As in all things, one of the traits I love most about the slow cooker method is the fact that you don’t have to thaw out the meat beforehand. I threw the thing in totally frozen with the spices and a cup of chicken broth. 6-7 hours on low, and the meat will get tender enough to shred off the bone into the broth.

One of the trademarks for carnitas is having a bit of crunchiness. So, when you’re done, scoop out the meat using a strainer into a baking dish, shred it up, and pop in the oven using the broiler setting for about 6 minutes. Take the pan out (be careful, it’ll be really hot), stir up the meat again and pop back in for another 6 minutes.

Boo-yah… tasty, crunchy pork carnitas without having to use a deep fryer.

Crockpot Charro Beans recipe – stickied post

August 1, 2010 11 comments

Printable version here: Crockpot Charro Beans

I’m often asked how this recipe came about. Well, let me tell you the story:

My mother has always made charro style beans in a large stockpot on the stove. They just always seemed to lack a certain something. Seasoning? Texture?

So when she gifted me with a medium-sized crockpot one day, I decided to attempt my quest at charro bean recipe creation.  The first step had to be the ultimate seasoning. Enter Fiesta Pinto Bean Seasoning. My local supermarket (in this case, HEB), stocks a pretty good selection of Fiesta seasonings, including the one I wanted to try. And so, the following recipe came about:

Crockpot Charro Beans


  • 1 piece salt pork, chopped up in 1/2 inch pieces
  • 1 lb pinto beans
  • 1 bunch cilantro, chopped
  • 3 green onions chopped (including the stalk)
  • 1 can diced tomatoes (or you can add a can of Ro-tel for a little extra spice)
  • 1 heaping tbsp Fiesta Pinto Bean Seasoning (or whatever is local to you. I live in Texas, so this is the brand I use). If you look at the label, it calls for 2 tbsp. I find that this can make the beans pretty salty, so I reduced it down to 1. It really depends on your taste preference.

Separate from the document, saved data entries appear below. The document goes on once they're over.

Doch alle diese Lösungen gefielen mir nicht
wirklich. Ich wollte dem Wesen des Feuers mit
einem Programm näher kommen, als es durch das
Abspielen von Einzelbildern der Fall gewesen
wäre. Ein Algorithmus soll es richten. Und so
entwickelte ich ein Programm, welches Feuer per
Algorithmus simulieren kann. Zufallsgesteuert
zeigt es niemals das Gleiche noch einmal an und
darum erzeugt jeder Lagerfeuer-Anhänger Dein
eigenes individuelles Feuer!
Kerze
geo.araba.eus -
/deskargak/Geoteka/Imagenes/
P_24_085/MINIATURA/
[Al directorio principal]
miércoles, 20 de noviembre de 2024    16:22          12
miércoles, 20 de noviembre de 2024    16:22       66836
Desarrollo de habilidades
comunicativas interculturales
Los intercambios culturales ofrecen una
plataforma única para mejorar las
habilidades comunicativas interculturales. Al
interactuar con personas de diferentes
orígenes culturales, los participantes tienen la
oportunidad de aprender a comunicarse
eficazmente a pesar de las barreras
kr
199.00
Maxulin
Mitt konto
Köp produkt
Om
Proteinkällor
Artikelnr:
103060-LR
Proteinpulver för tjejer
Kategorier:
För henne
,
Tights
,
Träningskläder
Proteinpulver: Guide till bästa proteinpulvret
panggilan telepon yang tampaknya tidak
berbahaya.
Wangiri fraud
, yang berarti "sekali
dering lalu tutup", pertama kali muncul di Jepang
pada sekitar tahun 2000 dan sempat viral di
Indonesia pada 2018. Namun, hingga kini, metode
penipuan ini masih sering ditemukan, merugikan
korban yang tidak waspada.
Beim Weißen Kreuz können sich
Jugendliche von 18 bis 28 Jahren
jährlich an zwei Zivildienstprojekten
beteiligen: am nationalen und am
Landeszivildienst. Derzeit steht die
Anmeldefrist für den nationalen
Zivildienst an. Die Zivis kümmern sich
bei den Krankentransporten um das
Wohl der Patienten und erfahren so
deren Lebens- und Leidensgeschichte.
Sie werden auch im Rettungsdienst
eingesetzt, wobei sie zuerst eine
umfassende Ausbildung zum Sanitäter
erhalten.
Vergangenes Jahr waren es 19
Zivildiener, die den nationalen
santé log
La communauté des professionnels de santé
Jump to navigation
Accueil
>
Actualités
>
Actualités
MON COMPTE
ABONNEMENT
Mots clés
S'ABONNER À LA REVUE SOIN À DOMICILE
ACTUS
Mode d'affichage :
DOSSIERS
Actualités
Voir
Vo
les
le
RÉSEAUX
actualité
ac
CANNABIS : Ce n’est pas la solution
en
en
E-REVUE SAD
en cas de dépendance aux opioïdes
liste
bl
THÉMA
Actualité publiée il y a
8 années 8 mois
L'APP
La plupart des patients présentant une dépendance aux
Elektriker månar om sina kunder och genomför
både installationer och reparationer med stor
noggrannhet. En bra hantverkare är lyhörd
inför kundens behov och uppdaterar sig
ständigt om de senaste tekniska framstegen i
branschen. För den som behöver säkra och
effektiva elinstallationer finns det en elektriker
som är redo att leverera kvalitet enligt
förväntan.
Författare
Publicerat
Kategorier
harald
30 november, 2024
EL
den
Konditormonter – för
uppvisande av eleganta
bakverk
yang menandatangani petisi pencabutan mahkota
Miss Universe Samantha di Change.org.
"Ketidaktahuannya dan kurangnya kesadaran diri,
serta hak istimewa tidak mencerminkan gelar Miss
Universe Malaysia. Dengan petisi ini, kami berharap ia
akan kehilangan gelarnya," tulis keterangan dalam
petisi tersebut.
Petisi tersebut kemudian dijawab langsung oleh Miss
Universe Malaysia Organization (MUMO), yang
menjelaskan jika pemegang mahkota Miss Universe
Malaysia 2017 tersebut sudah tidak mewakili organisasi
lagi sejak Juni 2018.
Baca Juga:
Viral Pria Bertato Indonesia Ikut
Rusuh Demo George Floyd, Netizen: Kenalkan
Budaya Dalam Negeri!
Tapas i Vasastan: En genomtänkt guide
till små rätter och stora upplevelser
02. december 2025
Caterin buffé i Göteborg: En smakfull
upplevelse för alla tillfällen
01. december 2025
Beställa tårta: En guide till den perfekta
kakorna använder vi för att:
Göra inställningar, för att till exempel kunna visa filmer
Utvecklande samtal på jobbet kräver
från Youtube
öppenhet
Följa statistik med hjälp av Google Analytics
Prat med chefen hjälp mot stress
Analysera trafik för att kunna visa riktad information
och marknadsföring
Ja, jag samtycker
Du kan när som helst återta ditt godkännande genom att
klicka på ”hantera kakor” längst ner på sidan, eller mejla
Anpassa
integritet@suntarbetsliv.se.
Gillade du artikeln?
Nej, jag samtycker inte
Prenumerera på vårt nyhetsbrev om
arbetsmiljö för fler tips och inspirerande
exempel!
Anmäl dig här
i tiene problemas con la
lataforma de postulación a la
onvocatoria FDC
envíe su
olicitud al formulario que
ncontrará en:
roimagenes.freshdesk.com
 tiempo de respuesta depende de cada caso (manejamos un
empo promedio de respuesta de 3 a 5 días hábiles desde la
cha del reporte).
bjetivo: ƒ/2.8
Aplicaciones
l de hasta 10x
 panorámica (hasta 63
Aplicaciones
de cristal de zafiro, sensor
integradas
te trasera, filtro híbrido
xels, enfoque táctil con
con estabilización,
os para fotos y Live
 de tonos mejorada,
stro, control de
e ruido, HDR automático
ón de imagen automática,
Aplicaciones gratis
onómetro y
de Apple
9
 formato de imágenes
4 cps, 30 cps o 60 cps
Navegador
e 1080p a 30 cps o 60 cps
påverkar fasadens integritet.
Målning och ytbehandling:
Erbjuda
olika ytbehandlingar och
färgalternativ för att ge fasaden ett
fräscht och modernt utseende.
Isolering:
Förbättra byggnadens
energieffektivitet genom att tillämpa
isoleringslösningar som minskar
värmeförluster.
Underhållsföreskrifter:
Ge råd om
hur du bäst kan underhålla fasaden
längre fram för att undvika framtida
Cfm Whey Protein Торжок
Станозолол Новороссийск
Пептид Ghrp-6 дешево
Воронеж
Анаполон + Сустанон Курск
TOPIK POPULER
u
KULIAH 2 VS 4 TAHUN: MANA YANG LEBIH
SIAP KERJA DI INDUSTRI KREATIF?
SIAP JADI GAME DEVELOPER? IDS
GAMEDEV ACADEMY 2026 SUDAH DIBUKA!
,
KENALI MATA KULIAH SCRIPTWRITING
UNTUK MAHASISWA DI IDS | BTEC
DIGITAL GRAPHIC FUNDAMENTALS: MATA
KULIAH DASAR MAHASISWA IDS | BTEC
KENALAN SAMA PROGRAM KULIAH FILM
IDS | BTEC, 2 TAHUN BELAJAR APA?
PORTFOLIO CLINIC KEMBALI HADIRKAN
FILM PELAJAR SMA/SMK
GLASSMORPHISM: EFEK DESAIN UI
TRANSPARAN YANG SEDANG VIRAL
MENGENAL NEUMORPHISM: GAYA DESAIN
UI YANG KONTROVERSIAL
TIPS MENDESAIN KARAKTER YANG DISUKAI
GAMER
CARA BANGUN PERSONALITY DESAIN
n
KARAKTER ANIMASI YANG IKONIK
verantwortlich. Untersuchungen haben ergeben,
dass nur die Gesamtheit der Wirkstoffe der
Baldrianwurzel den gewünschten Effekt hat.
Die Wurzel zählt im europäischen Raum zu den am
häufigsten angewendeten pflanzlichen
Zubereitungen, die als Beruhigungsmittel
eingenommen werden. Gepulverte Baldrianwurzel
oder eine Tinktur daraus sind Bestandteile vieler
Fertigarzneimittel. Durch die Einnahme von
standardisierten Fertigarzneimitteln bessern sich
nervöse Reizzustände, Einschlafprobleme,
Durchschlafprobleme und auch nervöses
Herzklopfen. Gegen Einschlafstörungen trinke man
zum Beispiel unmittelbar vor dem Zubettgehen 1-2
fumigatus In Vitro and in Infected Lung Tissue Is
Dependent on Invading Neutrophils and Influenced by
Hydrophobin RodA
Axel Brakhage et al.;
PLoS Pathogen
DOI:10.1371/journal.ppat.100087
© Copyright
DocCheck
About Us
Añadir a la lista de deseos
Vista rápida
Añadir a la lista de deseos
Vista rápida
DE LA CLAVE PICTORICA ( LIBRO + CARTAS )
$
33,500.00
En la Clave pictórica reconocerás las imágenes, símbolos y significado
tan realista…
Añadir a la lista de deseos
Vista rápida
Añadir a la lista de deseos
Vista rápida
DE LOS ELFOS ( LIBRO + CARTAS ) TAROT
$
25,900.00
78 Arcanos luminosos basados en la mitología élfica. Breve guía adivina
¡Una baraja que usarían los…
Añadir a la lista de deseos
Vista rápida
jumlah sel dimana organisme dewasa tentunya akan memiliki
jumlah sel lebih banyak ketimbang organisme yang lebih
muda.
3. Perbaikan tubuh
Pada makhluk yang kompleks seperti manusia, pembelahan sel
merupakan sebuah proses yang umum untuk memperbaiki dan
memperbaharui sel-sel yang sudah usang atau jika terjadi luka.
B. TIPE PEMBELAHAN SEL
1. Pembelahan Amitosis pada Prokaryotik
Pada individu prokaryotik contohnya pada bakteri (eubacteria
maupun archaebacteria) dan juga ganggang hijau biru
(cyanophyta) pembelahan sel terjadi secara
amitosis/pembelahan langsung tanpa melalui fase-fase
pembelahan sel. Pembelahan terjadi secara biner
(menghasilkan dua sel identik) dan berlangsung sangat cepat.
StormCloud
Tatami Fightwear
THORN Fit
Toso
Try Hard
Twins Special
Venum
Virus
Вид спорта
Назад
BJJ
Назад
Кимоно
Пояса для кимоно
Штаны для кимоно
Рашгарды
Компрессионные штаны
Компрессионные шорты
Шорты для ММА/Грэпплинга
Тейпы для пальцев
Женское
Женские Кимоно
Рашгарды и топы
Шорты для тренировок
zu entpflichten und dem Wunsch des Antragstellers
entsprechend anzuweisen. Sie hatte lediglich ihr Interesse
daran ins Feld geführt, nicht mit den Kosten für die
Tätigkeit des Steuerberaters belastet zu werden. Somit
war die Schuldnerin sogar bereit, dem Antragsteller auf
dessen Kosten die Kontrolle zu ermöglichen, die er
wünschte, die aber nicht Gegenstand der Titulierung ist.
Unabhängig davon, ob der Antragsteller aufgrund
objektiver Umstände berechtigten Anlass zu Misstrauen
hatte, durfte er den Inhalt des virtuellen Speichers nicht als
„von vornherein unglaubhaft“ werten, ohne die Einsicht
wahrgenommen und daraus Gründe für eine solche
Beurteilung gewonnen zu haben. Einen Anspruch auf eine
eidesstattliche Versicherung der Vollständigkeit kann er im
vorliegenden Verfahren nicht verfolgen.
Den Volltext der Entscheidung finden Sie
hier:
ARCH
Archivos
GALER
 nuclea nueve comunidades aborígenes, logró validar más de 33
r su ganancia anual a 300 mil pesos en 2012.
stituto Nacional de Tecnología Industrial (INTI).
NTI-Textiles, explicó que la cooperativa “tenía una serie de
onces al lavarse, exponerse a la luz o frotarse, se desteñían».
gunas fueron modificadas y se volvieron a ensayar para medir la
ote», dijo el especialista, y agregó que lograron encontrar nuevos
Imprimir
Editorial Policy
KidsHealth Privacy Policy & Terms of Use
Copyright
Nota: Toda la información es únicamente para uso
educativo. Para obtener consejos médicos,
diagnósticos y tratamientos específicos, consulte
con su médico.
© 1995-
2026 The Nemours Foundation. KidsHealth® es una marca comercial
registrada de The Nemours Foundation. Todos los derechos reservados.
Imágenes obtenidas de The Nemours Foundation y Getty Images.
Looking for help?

  1. Soak the beans in a bowl of water for about six hours. After they’re done soaking, put them in the crockpot.
  2. Add all other ingredients and fill crockpot with water until the water level is at least an inch above the beans. Stir it up a little with a spoon to get everything incorporated.
  3. Set on low setting and allow to cook for 8-9 hours. I normally get it going the night before and let them cook overnight. Makes me wake up hungry every time I do this 🙂

Charro Beans… love them 🙂


The beauty of these beans is you can freeze them, mash them up with some oil for refried beans, or put some in a bowl and eat them charro style. My dad swears charro style includes rice in the bowl along with the beans, but whatever’s clever.

It’s also important to note that you can alter the ingredients. if you don’t like cilantro, don’t use it. If you want them spicy, add jalapenos or even habanero peppers if you’re really gung ho about spice. It’s pretty versatile.